Their insight into mutational processes also has implications in settings such as the clinic. In analogy to the original experiment, imagine a population of patients who have the same type of bacterial infection and who are being treated with the same antibiotic (the antibiotic replaces the virus as the selection pressure here). According to the random-mutation model, even if all else is equal among the patients, the number of antibiotic-resistant bacterial mutants initially present will vary highly between the patients, which could lead to markedly variable treatment outcomes. Because such high inherent variability in treatment efficiency reflects resistance mutations arising in a population before treatment, using DNA sequencing or other types of analysis to identify the presence and number of antibiotic-resistant bacterial mutants before treatment could improve our ability to predict treatment outcome.

Did the Luria and Delbrück study really close the door on Lamarckism? As far as bacteria are concerned, the answer is much more complicated than the duo could probably ever have anticipated.

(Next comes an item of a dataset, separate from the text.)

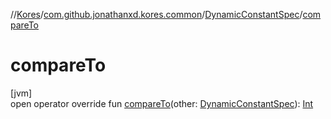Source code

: //[Kores](../../../index.md)/[com.github.jonathanxd.kores.common](../index.md)/[DynamicConstantSpec](index.md)/[compareTo](compare-to.md)

# compareTo

[jvm]\
open operator override fun [compareTo](compare-to.md)(other: [DynamicConstantSpec](index.md)): [Int](https://kotlinlang.org/api/latest/jvm/stdlib/kotlin/-int/index.html)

It is undeniable today that randomly occurring mutations and natural selection are central tenets of how bacterial evolution occurs⁵. However, scientists are uncovering and debating an increasing array of other evolutionary processes at work in bacteria, some of which are suspiciously Lamarckian in character^4–6. For example, we now know that the genome-wide mutation rate, and even the mutation rates of specific genes, can be shaped by evolution and affected by the environment^13–15. An even more striking example is bacterial adaptation through the CRISPR–Cas viral-defence system, in which bacteria can incorporate viral genetic material into their own genomes and use it, as an adaptive mechanism, to protect themselves and their descendants against current and subsequent viral attacks^16,17. These quasi-Lamarkian mechanisms presumably evolved by random mutations and natural selection. They do not necessarily undermine the lessons learnt from Luria and Delbrück’s work, but rather, show the power of evolution to sculpt living organisms in endlessly interesting ways.

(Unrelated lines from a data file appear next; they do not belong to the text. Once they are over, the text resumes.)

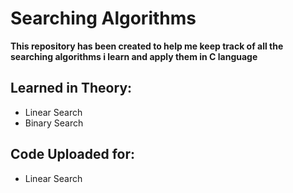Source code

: # Searching Algorithms
**This repository has been created to help me keep track of all the searching algorithms i learn and apply them in C language**
## Learned in Theory:
- Linear Search
- Binary Search

## Code Uploaded for:
- Linear Search
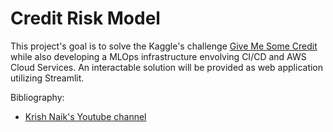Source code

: # Credit Risk Model

This project's goal is to solve the Kaggle's challenge [Give Me Some Credit](https://www.kaggle.com/competitions/GiveMeSomeCredit) while also developing a MLOps infrastructure envolving CI/CD and AWS Cloud Services. An interactable solution will be provided as web application utilizing Streamlit.

Bibliography:
- [Krish Naik's Youtube channel](https://www.youtube.com/@krishnaik06)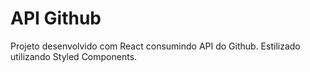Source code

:# API Github

Projeto desenvolvido com React consumindo API do Github.
Estilizado utilizando Styled Components.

It is intriguing to imagine an alternative scientific history that might have occurred if Luria and Delbrück had stumbled upon one of these quasi-Lamarkian mechanisms. The CRISPR–Cas defence mechanism is mainly repressed in the E. coli that they studied, but it is active in other bacterial species, such as Streptococcus thermophilus. A fun challenge would be to repeat the Luria–Delbrück experiment under conditions that might favour the evolution of resistance by such adaptive mechanisms, for example by replacing E. coli with S. thermophilus. Would the distribution of the number of resistant mutants indicate random or adaptive mutations? What would Luria and Delbrück have concluded had they used a species that had the CRISPR–Cas system? The contingency of this historic choice underscores the fact that, like evolution, science perhaps also progresses both adaptively and randomly.